Project Description

Cupcakes

Servings: 11 Servings:    Serving size: 80g

EXCHANGES: 1 2/3 STARCH EXCHANGES AND 2 FAT EXCHANGES

INGREDIENTS

250g filo pastry sheets
10g (8 1/3 tbsp) Sweet & Balance Tabletop Sweetener
3 eggs
70g (1/3 teacup) orange juice
25g grate orange peel (about 1 1/2 oranges)
120g (3/4 teacup) sunflower oil
11g (2 tsp) Jotis Baking Powder
200g 2% fat yoghurt

For the syrup
300g (1 1/2 teacups) water
30g (1 1/2 teacups) Sweet & Balance Tabletop Sweetener

PREPARATION

Put the filo pastry sheets scrunched up onto two oven trays and into an oven at 100°C until they dry. Or, lay them out the previous day and let dry. Pre-heat the oven to 170°C Beat the oil, Sweet & Balance Tabletop Sweetener, the grated peel and the orange juice in a small bowl by hand. Add the eggs and mix.

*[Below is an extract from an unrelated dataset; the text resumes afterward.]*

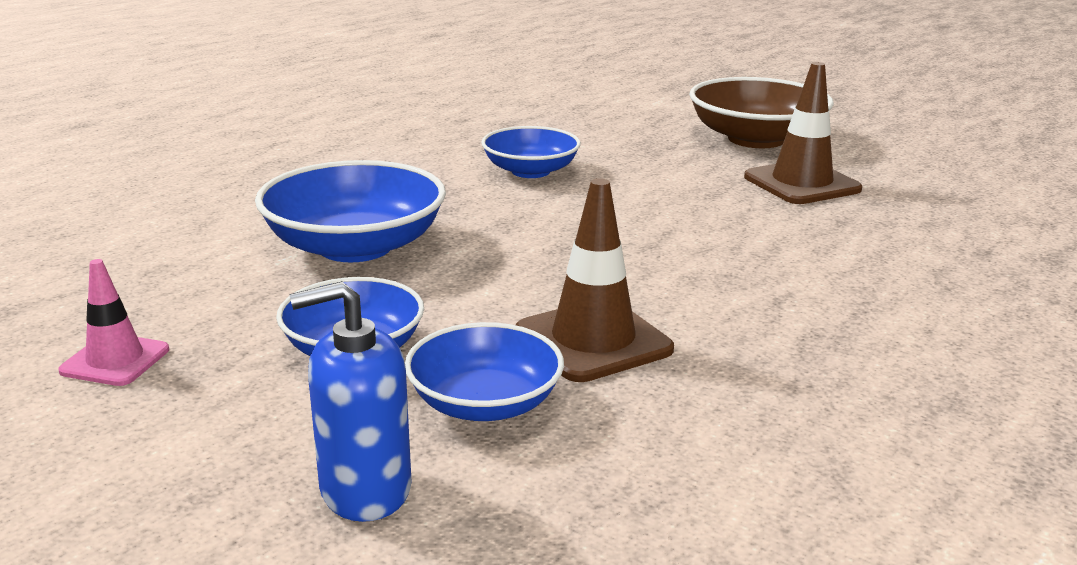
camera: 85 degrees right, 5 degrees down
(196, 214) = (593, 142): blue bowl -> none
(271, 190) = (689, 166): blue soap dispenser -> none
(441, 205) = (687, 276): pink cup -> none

Break the pastry sheets into small pieces and mix with the Jotis Baking Powder, add to the batter and mix.As soon as they are combined, add the yoghurt and mix gently. Pour the mixture into an ovenproof dish 25cm x 15cm and bake for 30 minutes at 160-170°C, or until it goes golden brown. Bring the water and the Sweet & Balance Tabletop Sweetener to the boil in a saucepan and allow to boil for 3-4 minutes. Leave the syrup to cool and pour it over the hot orange pie.